I woke this morning to a Facebook status that a friend had lost his battle with cancer — I did not know he was sick. Facebook allows a user to let people see what and how much of your life you want people to see and what I saw on H. Jeremy Schneider's wall was a man that was well-loved and seized every opportunity to feel alive. I met him in our freshman year and although we ran in different circles, the circles at Camden-Rockport High School had a rather large radius. I always admired his zest for life.

I regret not keeping in closer touch. He was an intellectual, someone who could speak and speak well on many topics and the only other guy from Maine that was a Montreal Expos fan that I knew of.

I have always had respect for him; and today I have even more respect because I am sure I am not the only one who didn't know he had cancer. I have to believe that now the battle has been fought, it was his nature not to seek sympathy through social media, but rather, show his friends and family that he had not stopped living.

I'm confident that if he had any regrets, there were very few. We can all take a lesson from Jeremy in that at any point in time we can stop existing in our physical form, so while we are on this roller coaster called life, raise your hands and scream like hell.

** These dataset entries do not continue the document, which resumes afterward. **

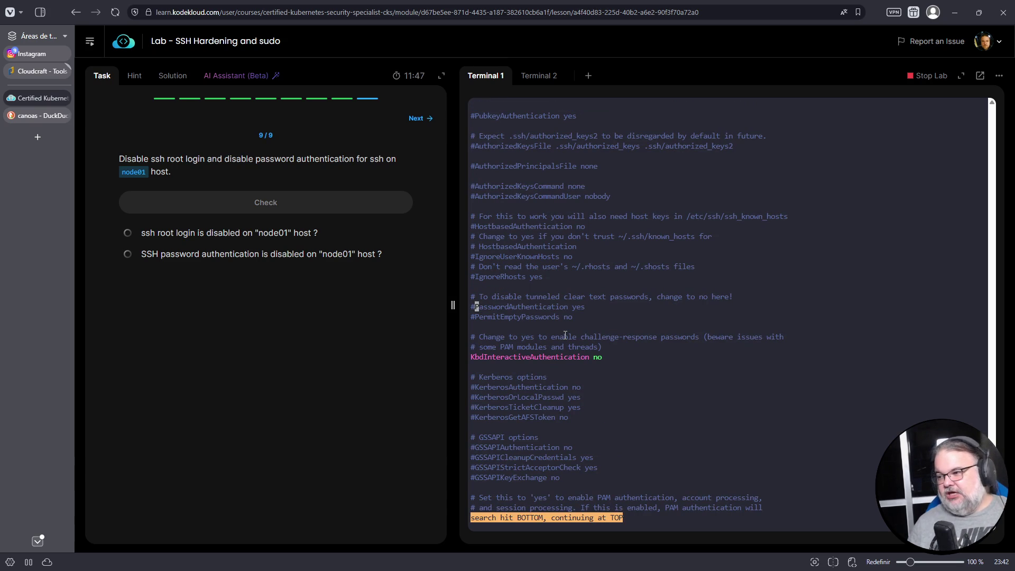
{"action": "key", "text": "h"}
{"action": "key", "text": "x"}
{"action": "key", "text": "w"}
{"action": "key", "text": "h"}
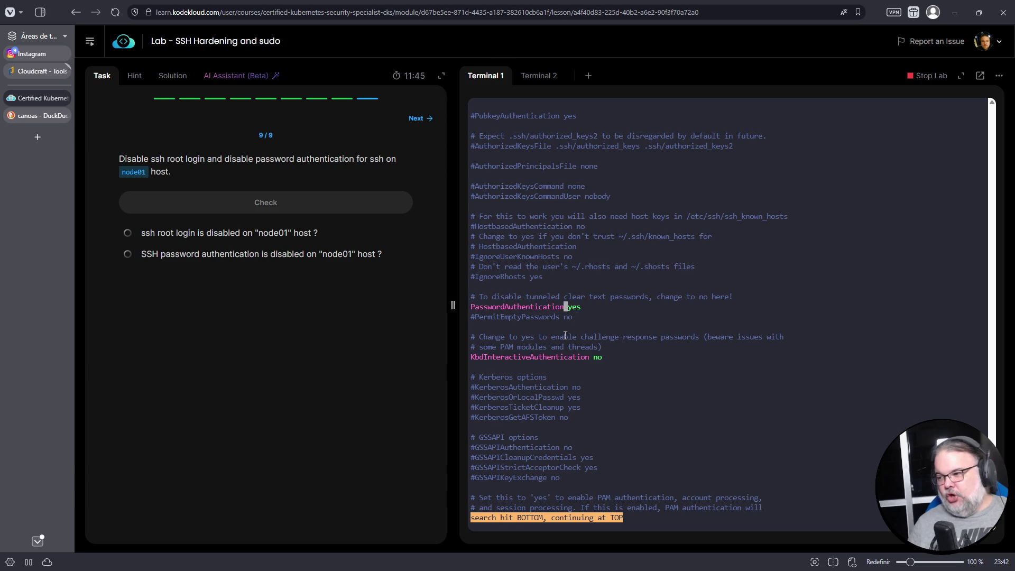
{"action": "type", "text": "lcwno"}
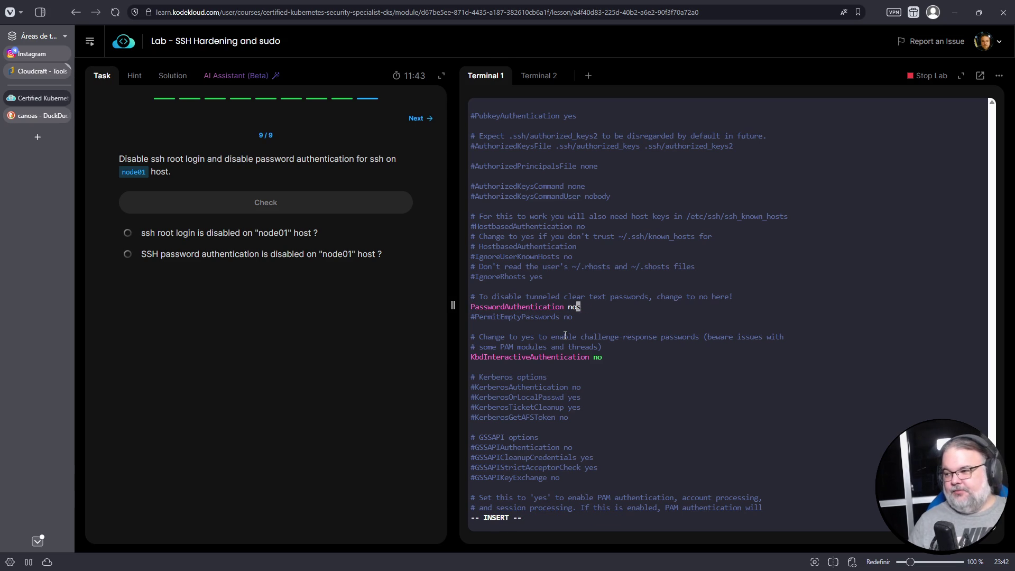
{"action": "key", "text": "Escape"}
{"action": "type", "text": ":wq"}
{"action": "key", "text": "Return"}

Oscar Wilde wrote, “To live is the rarest thing in the world. Most people just exist.”

In reflection, I have regrets that I cannot change. What I can do is live my life from this point forward reducing the number of times I allow fear, depression or crappy circumstances keep me from doing what my spirit guides me to do. Free will is a fickle thing, it gives you the freedom to make choices, however one of the choices is always do nothing because you are afraid to do anything.

There are many things I have no desire to do, that doesn't mean I am not living life. Focusing on what is important to me, my kids, is living and having a level of excitement for even the most mundane tasks is still living. We are born to die and what we chose to do with the time in between is what is most important — it truly is.